Pull out each line of the data below that contains the string "gfed". Case counts.
•••••
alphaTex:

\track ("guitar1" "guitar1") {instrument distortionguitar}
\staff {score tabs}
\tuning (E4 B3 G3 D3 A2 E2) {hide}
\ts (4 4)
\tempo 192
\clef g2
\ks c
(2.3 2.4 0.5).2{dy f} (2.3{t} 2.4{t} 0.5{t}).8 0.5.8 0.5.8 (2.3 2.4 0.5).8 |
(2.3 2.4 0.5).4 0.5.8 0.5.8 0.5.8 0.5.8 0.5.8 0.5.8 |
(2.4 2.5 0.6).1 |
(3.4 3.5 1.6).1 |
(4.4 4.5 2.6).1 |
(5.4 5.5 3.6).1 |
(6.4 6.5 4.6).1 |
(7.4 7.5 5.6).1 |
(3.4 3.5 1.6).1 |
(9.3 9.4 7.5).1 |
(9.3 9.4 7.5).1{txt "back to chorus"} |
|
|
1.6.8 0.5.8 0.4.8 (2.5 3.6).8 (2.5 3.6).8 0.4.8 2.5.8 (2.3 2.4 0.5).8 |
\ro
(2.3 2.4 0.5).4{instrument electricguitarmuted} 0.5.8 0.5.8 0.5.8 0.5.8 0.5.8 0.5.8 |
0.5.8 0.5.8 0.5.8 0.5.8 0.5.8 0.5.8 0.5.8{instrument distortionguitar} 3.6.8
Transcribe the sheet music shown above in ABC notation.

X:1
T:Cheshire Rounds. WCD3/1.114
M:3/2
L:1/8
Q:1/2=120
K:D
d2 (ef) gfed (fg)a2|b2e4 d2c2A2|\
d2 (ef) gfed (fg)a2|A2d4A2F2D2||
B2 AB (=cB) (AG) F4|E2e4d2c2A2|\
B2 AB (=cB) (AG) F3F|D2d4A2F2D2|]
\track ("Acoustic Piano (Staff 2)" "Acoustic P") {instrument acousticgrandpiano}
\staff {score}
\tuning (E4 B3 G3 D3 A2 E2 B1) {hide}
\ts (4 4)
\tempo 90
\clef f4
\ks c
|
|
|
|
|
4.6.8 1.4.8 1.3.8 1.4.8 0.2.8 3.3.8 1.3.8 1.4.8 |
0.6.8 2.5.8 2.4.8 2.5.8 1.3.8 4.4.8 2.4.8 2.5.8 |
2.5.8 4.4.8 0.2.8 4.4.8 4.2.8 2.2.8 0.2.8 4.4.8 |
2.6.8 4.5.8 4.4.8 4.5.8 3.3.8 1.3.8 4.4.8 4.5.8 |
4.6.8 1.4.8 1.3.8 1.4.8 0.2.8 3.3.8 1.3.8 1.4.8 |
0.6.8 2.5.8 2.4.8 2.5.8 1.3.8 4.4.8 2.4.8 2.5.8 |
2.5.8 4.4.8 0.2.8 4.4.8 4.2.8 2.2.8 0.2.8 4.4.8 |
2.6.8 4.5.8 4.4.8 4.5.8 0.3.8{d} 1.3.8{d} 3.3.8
•••••
▶ Result below:
d2 (ef) gfed (fg)a2|b2e4 d2c2A2|\
d2 (ef) gfed (fg)a2|A2d4A2F2D2||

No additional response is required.